How Much Can I Exercise in Hypothalamic Amenorrhea Recovery?
In this post I go through some general recommendations on exercise in Hypothalamic Amenorrhea recovery. Please remember that every BODY is different. I would be glad to support you find the level of activities in terms of duration, intensity and frequency that is suitable for your Hypothalamic Amenorrhea recovery.
Cut out high-intensity workouts...
High-intensity workouts and running increases cortisol levels as well as adrenaline. Which means stress on your body, something that we really want to avoid during Hypothalamic Amenorrhea Recovery (remember, the goal is for our bodies to feel safe again). High-intensity workouts also lowers thyroid hormone levels. The reduced thyroid hormone levels affect metabolism and how the body handles stress, meaning the body can handle the stress from the exercise even worse. In combination with under fueling, the stress effect on the body is even amplified. If you are working out intensively in the name of health but have no period, you have black on white that what you are doing is not healthy for you. This can be hard to take in and process. Many of my clients report that reducing or giving up (high intensity) exercise is by far the hardest part about recovery. And I totally get this! I felt exactly the same. The exercise routine was something I really loved, enjoyed and it was my number one go-to for stress relive (at least that is what I thought). But I had to realize that my body did not knew the difference between stress generated from exercise and stress originating from running from a tiger.
...and replace them by rest or low intensity movement
If you wish for a speedy Hypothalamic Amenorrhea recovery, resting is the way to go! Once you have regained your period and have had three consecutive periods, you can slowly start to reintroduce movement again (feel free to reach out to me for support and guidance).

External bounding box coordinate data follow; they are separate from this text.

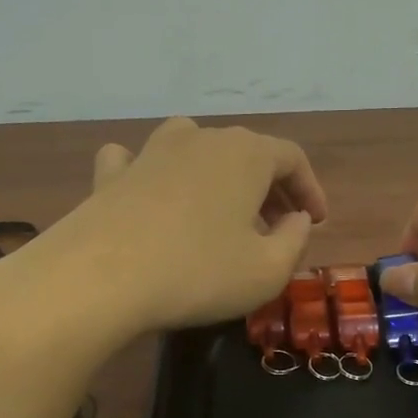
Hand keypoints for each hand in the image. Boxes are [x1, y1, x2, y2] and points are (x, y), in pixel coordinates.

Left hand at [36, 117, 325, 335]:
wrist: (100, 278)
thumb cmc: (199, 273)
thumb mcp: (268, 270)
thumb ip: (295, 240)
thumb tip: (297, 218)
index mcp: (246, 154)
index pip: (292, 158)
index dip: (310, 189)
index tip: (317, 221)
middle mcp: (200, 139)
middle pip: (247, 153)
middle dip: (269, 188)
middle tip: (279, 226)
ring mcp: (150, 152)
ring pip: (196, 149)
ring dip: (218, 177)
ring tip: (223, 212)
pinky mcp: (111, 175)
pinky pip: (139, 161)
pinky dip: (153, 173)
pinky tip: (151, 190)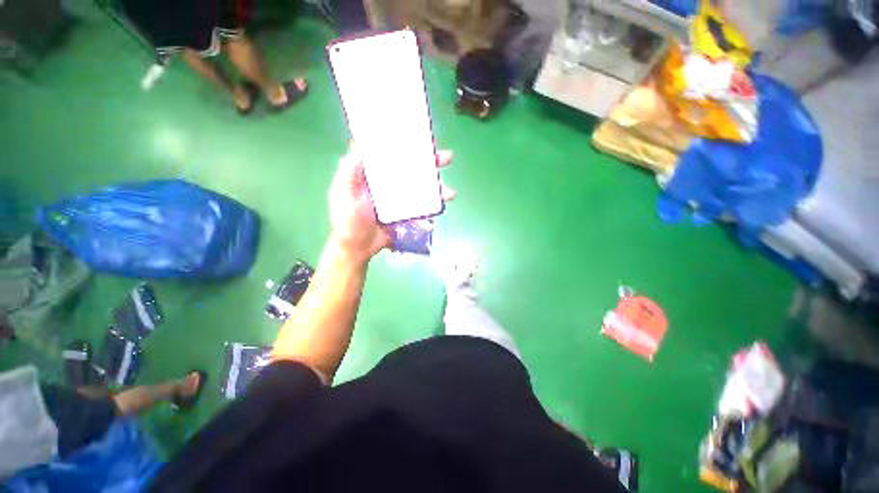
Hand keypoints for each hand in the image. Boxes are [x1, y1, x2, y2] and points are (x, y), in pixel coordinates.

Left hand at [328, 146, 455, 262]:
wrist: (357, 248)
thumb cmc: (347, 219)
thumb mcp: (344, 192)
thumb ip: (350, 170)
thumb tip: (361, 142)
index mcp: (372, 173)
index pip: (390, 152)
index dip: (405, 143)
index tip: (420, 136)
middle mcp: (388, 182)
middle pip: (411, 168)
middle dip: (430, 163)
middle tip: (446, 158)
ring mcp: (398, 198)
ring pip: (421, 188)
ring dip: (437, 188)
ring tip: (450, 193)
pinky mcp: (405, 213)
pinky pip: (421, 208)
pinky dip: (430, 211)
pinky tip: (436, 215)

In contradiction to many other guidelines on Hypothalamic Amenorrhea Recovery, I did not remain sedentary throughout Hypothalamic Amenorrhea recovery but reduced the intensity as well as duration of my sport routine (I go more into detail in the post My Hypothalamic Amenorrhea Recovery Story I think the recovery took a few months longer because of that, but I felt going cold turkey by cutting out all movement would not have worked for me. In addition I wanted to find a truly healthy training routine that I could hold on to not only during recovery but for the rest of my life.
If you wish to remain active during recovery, low intensity is the way to go. Please make sure that your heart rate is not increasing above 120 bpm. You don´t have to wear a heart rate monitor. Just make sure you could talk to someone simultaneously as you do your movement. Here are some examples of movement you can engage in if you do it mindfully:
Horse Back Riding
If you are noticing you are feeling more tired than energized after the activity I strongly recommend that you take a step back and reduce it even further.
Walking and recovery
Since many of my clients have had a somewhat complicated relationship with walking (and step counting) I wanted to make some specific comments on this activity. If you go out on a gentle walk to stretch your legs, enjoy the sun, get some fresh air, it can really aid your recovery. If there is a compulsiveness about your walks (to hit a certain numbers of steps, to go out regardless of weather, if you are freaked out if you are prohibited to walk due to external factors) then the walks could be what is holding you back from your (full) recovery. Here I encourage you to be honest with yourself.
I so often here about the 10.000 step target. Please be aware, this number has no scientific background! The origin of this number is a marketing stunt invented by a Japanese manufacturer that sought to capitalize on the success of the 1964 Tokyo Olympics. The manufacturer wanted to sell its pedometer called “Manpo-kei”, which means, “10,000 steps”. Resent scientific studies rather advice that this number is set too high. And remember, if you are lacking a period, the most healthy thing you can do is to give your body permission to rest.
Ask yourself what the intention behind the workout is
Lastly I wanted to shortly touch upon the topic of compulsiveness. Regardless of activity I would strongly advice you to me mindful about your exercise. As I mentioned in My Hypothalamic Amenorrhea Recovery Story there were for sure some compulsive aspects to my movement. In Why You Don't Have To Earn Food Through Exercise I share some insights that helped me overcome this. Exercise in Hypothalamic Amenorrhea Recovery is possible, you just need to hit the right level of frequency, duration and intensity.